Why the health care system has not been the same since President Obama took office

By Mike DeBonisThis week, the government of Canada announced that it would no longer be paying for the province of Quebec’s public health system.

The announcement comes amid a new wave of controversy over how the province plans to deal with the outbreak of the coronavirus.

The province, which covers more than 1.3 million people, announced on Wednesday that it will cut its health spending by $1.6 billion and close its hospitals, ambulances and community clinics.

The province, with a population of about 10 million, was hit hard by the pandemic, with the deaths of more than 100,000 people and an estimated 5,000 new cases last month.

But in spite of the government’s efforts, the crisis has caused the province’s economy to slide.

In its first quarter, Quebec’s economy shrank by more than 2 percent, according to the latest figures from Statistics Canada.

“This is a crisis that we are in, we have to be prepared for it,” Quebec Finance Minister Pierre Duchesneau said.

“And I think we have, in the last month or two, had some very good measures taken to make sure that we do not get into that situation again.”

Quebec is in the midst of an ambitious program to combat the pandemics.

The program includes more than 4,000 clinics and a $50 million investment in new health care systems across the province.

The Quebec government also has started phasing out the use of cash for hospitals, which has already reduced the number of patients who visit them by about half.

Quebec is also reducing the number people who can attend private clinics and is phasing in a program called “universal” that will give health care services to everyone regardless of their income level.

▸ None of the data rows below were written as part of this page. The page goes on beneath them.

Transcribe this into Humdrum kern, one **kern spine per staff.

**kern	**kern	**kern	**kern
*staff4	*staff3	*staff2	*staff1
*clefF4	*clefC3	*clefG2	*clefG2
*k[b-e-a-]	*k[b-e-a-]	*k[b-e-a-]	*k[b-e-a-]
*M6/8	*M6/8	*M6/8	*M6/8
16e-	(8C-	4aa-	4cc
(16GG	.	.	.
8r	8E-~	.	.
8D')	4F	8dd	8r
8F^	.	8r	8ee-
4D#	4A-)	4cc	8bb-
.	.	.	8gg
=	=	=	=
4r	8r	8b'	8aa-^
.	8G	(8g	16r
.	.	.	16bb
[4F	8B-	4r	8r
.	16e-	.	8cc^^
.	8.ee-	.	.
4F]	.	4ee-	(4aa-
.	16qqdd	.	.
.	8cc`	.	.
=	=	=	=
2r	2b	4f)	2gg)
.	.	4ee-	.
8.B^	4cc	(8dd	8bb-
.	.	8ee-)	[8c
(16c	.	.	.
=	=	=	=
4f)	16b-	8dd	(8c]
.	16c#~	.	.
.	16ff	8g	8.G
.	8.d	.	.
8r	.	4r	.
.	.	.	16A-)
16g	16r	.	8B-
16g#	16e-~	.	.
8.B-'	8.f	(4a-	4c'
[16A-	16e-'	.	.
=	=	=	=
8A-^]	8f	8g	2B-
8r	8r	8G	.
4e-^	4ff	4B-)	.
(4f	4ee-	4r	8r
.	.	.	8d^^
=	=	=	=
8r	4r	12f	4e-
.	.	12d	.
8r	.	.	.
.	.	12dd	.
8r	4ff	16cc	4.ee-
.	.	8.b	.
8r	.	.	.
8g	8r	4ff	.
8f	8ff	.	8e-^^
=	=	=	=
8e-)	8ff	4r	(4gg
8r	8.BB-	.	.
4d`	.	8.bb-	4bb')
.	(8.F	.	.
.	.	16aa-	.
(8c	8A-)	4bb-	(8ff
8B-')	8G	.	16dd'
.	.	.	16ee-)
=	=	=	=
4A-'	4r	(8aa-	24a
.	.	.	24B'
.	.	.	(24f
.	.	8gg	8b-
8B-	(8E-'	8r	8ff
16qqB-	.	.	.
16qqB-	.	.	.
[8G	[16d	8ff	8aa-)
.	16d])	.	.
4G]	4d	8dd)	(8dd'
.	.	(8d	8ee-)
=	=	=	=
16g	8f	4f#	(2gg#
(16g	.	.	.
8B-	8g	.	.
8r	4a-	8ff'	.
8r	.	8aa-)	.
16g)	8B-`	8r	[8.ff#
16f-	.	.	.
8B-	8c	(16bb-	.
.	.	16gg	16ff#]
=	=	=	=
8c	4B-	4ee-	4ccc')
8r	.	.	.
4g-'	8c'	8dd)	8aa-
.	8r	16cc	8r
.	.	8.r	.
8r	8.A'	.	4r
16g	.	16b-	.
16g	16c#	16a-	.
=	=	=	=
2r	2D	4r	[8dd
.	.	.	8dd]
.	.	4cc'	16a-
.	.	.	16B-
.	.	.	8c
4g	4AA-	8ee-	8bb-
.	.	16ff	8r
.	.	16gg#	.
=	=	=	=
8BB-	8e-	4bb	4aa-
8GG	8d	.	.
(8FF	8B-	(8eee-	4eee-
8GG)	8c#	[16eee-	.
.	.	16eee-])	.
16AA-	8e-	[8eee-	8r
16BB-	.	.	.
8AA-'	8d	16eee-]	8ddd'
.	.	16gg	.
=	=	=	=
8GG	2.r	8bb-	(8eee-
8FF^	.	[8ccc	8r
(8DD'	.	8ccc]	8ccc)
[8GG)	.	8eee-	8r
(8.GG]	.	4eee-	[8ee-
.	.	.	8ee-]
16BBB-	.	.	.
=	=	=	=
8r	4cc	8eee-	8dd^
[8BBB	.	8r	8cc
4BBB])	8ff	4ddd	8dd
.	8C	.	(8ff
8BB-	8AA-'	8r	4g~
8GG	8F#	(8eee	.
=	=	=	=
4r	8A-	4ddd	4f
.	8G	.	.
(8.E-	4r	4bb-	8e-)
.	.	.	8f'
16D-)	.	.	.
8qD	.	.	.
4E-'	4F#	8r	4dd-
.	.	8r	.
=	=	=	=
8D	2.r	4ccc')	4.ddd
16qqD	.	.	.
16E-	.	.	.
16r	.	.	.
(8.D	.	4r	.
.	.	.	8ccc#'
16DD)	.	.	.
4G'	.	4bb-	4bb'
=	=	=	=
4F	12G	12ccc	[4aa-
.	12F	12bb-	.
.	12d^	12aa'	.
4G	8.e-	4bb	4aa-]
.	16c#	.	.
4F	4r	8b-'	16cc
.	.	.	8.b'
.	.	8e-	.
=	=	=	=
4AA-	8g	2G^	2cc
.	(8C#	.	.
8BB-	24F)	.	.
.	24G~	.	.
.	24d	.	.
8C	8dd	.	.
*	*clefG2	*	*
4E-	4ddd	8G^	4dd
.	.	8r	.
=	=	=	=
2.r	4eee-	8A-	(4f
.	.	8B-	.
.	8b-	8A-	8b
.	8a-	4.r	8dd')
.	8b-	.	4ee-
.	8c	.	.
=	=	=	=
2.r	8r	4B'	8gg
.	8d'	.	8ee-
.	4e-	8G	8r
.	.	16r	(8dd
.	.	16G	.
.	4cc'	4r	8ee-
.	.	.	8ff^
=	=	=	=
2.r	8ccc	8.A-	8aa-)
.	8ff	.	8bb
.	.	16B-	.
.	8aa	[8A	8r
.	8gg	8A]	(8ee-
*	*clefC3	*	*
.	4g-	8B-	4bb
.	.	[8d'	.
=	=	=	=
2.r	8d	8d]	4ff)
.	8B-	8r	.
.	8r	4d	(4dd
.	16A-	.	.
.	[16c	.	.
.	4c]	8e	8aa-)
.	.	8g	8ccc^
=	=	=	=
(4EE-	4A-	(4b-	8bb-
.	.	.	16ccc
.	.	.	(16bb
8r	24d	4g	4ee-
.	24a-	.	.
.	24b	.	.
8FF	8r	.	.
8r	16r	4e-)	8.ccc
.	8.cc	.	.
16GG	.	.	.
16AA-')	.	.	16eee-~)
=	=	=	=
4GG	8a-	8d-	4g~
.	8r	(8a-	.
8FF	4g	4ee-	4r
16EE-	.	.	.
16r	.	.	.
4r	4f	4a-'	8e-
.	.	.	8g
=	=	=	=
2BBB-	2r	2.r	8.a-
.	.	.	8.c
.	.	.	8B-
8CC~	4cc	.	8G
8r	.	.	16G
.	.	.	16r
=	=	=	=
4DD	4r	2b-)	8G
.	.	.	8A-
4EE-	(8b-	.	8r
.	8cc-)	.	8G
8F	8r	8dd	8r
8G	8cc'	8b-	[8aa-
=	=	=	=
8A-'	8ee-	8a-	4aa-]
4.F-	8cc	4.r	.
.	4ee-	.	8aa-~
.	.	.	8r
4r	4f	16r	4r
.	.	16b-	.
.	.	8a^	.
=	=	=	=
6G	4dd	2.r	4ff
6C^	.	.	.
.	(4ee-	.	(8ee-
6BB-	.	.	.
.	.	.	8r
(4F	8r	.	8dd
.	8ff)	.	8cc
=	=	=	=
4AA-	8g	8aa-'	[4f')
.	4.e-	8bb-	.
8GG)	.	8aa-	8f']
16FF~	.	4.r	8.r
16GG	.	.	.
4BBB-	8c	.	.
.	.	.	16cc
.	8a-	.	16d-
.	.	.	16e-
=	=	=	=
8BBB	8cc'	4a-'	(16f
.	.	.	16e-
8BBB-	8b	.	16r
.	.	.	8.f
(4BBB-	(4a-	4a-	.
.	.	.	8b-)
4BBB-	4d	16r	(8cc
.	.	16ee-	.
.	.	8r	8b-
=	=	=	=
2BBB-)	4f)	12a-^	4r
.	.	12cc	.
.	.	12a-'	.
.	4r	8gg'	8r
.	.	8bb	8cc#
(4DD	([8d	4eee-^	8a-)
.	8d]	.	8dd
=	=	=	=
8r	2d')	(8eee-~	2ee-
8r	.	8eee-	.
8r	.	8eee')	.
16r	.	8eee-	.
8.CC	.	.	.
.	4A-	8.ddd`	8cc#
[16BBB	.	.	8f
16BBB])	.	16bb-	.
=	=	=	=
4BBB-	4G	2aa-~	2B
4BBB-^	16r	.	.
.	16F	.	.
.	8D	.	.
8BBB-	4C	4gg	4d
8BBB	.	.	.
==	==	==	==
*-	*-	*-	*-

“The government’s commitment to this program is going to make a big difference,” said Dr. Eric Joyal, the director of the Canadian Institute for Health Information.

“We’re talking about a huge amount of money.

The people who are in the program are really going to benefit.

They’re going to be paying more.

And the health system is going through a major transformation.”

Quebegas has had more than $2 billion invested in its health care infrastructure, and the province has a plan to double its funding to $4 billion by 2020.

It is also looking at reducing the size of hospitals by 25 percent over the next five years.